16. The device of claim 15, additionally comprising a buffer connected to receive the compressed diagnostic information and operable to store the compressed diagnostic information temporarily, the buffer additionally operable at the one or more predetermined points in the test sequence to output the compressed diagnostic information to the diagnostic information output.

17. The device of claim 15, in which the diagnostic patterns corresponding to the output patterns comprise the respective output patterns.

18. The device of claim 15, additionally comprising a difference pattern generator connected to the BIST to receive the output patterns and, for each of the output patterns, a corresponding expected pattern identical to the test pattern written at the memory location from which the one of the output pattern was read, the difference pattern generator operable to generate respective difference patterns from the output patterns and the corresponding expected patterns as the diagnostic patterns corresponding to the output patterns.

19. The device of claim 18, additionally comprising a difference accumulator connected to receive the difference patterns from the difference pattern generator and operable to generate a cumulative difference from the difference patterns.

Exercise set:
**1.** According to the claims excerpt, what does the buffer in claim 16 store temporarily?
**2.** In the claims excerpt, swap "cumulative" for "total" and write out the part that opens with the words containing "19. The device" and closes with "the difference patterns.".
**3.** Extend the claims excerpt beyond its final sentence, carrying on in the same style.
These dataset entries come from a separate source.

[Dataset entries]
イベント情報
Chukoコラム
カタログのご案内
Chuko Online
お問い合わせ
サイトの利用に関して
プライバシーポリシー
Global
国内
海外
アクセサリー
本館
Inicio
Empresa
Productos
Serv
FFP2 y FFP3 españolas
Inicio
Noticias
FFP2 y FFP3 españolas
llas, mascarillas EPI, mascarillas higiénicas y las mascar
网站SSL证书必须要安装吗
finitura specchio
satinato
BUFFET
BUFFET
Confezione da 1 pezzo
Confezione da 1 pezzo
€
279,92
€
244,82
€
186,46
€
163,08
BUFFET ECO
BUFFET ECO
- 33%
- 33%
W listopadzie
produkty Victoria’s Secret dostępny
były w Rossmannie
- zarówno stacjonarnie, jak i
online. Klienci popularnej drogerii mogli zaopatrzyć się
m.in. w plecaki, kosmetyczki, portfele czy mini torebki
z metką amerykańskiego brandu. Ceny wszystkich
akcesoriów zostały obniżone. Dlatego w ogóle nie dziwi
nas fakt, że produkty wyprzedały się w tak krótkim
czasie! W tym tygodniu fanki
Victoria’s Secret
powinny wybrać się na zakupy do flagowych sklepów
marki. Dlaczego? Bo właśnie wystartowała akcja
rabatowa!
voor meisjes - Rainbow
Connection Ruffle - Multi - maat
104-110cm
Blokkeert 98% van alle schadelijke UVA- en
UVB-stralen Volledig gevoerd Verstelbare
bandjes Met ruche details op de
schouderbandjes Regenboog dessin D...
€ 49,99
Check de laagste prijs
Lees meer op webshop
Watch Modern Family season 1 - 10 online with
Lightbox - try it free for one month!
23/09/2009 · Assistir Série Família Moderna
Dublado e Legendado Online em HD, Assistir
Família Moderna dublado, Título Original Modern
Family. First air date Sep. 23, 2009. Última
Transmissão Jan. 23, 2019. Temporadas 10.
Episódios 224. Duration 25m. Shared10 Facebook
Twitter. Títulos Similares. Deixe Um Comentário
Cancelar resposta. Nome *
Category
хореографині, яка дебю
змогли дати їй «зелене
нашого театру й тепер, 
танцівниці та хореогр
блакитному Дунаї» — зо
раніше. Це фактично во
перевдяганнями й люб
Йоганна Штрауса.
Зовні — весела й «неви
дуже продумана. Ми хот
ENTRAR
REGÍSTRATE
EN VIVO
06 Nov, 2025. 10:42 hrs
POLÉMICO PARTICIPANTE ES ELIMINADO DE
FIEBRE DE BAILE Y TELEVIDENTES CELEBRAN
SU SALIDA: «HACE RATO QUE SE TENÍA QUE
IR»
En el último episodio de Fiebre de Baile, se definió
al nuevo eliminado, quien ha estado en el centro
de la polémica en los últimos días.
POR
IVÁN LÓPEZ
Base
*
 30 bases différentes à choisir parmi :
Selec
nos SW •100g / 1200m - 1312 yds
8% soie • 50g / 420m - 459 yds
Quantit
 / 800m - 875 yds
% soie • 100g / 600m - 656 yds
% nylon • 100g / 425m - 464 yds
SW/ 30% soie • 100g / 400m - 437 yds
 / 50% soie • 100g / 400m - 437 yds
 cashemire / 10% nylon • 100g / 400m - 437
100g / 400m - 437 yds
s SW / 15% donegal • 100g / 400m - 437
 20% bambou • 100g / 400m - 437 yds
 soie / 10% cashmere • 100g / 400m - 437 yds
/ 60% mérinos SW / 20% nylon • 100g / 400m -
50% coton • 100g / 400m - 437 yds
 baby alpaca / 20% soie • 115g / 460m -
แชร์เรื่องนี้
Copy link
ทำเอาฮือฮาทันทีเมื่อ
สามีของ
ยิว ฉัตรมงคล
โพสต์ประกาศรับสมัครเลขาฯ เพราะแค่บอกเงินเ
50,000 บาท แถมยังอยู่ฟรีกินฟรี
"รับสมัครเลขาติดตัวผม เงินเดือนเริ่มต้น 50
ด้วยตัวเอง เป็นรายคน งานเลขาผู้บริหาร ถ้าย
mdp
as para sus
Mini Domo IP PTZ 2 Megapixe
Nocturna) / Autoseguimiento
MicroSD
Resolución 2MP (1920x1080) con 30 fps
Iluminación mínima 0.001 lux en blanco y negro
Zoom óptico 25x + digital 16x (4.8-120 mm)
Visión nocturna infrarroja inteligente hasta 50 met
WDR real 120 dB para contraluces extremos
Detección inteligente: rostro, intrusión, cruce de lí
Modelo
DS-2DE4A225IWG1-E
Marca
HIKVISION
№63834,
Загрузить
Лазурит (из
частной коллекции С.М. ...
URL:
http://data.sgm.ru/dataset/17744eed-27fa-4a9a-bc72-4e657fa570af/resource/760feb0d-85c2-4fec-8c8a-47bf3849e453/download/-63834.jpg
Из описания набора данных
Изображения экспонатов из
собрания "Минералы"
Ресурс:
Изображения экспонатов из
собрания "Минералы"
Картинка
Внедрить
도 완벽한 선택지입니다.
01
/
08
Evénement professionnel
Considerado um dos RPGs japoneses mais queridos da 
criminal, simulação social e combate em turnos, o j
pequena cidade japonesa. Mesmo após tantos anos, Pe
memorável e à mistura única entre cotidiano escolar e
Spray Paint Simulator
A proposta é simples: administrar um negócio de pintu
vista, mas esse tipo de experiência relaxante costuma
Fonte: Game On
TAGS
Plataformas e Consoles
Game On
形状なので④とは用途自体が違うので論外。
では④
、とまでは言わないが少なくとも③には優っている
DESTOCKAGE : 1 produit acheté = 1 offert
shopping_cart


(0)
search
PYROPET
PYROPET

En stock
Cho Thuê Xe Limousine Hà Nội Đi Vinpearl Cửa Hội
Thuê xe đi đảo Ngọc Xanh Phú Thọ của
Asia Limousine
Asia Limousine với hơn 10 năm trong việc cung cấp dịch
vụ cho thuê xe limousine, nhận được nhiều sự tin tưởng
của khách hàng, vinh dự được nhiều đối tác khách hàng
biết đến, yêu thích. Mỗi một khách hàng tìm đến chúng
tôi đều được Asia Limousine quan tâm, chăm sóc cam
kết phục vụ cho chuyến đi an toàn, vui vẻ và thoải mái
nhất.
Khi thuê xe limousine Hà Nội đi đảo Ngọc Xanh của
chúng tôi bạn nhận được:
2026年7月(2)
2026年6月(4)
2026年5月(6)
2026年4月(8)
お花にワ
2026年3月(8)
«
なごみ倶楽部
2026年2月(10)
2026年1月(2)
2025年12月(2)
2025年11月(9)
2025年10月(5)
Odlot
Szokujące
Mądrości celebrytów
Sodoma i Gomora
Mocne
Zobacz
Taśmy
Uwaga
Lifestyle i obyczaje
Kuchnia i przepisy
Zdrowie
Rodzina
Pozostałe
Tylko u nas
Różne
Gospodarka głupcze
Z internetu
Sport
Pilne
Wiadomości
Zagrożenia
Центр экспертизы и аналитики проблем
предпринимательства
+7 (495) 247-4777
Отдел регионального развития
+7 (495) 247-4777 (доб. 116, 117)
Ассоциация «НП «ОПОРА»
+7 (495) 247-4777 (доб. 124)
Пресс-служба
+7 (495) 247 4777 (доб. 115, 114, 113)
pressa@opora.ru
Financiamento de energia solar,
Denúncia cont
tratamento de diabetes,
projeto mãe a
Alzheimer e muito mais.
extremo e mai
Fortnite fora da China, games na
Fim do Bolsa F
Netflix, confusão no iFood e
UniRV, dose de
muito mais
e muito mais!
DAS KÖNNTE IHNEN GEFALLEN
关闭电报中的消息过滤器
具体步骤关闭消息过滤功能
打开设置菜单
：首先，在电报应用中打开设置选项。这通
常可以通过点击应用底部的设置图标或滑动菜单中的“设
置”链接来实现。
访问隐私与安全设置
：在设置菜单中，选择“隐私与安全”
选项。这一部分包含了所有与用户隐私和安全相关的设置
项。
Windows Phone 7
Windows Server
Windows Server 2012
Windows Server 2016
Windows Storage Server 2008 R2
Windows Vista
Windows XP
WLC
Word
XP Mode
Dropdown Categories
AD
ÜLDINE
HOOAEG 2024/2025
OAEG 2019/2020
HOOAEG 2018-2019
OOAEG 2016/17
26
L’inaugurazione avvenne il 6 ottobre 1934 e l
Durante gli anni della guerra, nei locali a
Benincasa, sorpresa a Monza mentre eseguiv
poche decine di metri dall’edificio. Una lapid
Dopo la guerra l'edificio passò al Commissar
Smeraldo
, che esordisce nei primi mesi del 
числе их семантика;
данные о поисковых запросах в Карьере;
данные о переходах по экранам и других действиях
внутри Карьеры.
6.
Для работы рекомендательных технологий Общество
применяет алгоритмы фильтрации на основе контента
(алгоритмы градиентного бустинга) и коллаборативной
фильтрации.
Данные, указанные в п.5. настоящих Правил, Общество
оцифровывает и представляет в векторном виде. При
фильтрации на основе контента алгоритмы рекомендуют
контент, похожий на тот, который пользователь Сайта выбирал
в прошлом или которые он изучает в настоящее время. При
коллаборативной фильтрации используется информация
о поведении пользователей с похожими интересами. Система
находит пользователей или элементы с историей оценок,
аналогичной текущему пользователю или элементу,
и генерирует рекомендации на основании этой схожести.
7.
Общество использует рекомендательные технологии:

Answers provided:
**1.** The compressed diagnostic information.

**2.**
19. The device of claim 18, additionally comprising a difference accumulator connected to receive the difference patterns from the difference pattern generator and operable to generate a total difference from the difference patterns.

**3.**
20. A system, comprising:

deterministically-operating automatic test equipment; and

a memory device connected to the automatic test equipment, the memory device comprising: a memory circuit, a built-in self-test system (BIST) operable to perform a test sequence that tests the memory circuit, the test sequence comprising a write operation in which one or more test patterns are written at memory locations in the memory circuit, and a read operation in which respective output patterns are read from the memory locations; a lossless compressor connected to receive from the BIST diagnostic patterns corresponding to the output patterns, the compressor operable to compress the diagnostic patterns losslessly to generate compressed diagnostic information; and a diagnostic information output coupled to receive the compressed diagnostic information generated by the lossless compressor and operable at one or more predetermined points in the test sequence to output the compressed diagnostic information to the automatic test equipment.

21. The system of claim 20, additionally comprising a buffer connected to receive the compressed diagnostic information and operable to store the compressed diagnostic information temporarily.

22. The system of claim 21, in which the buffer constitutes part of the memory device, is connected to receive the compressed diagnostic information from the lossless compressor and is operable at the one or more predetermined points in the test sequence to output the compressed diagnostic information to the ATE.

23. The system of claim 22, in which the one or more predetermined points in the test sequence is a single point at the end of the test sequence.

24. The system of claim 21, in which the buffer constitutes part of the ATE and is connected to receive the compressed diagnostic information from the memory device at the one or more predetermined points in the test sequence.

25. The system of claim 20, in which the diagnostic patterns corresponding to the output patterns comprise the respective output patterns.

26. The system of claim 20, the memory device additionally comprises a difference pattern generator connected to the BIST to receive the output patterns and, for each of the output patterns, a corresponding expected pattern identical to the test pattern written at the memory location from which the one of the output pattern was read, the difference pattern generator operable to generate respective difference patterns from the output patterns and the corresponding expected patterns as the diagnostic patterns corresponding to the output patterns.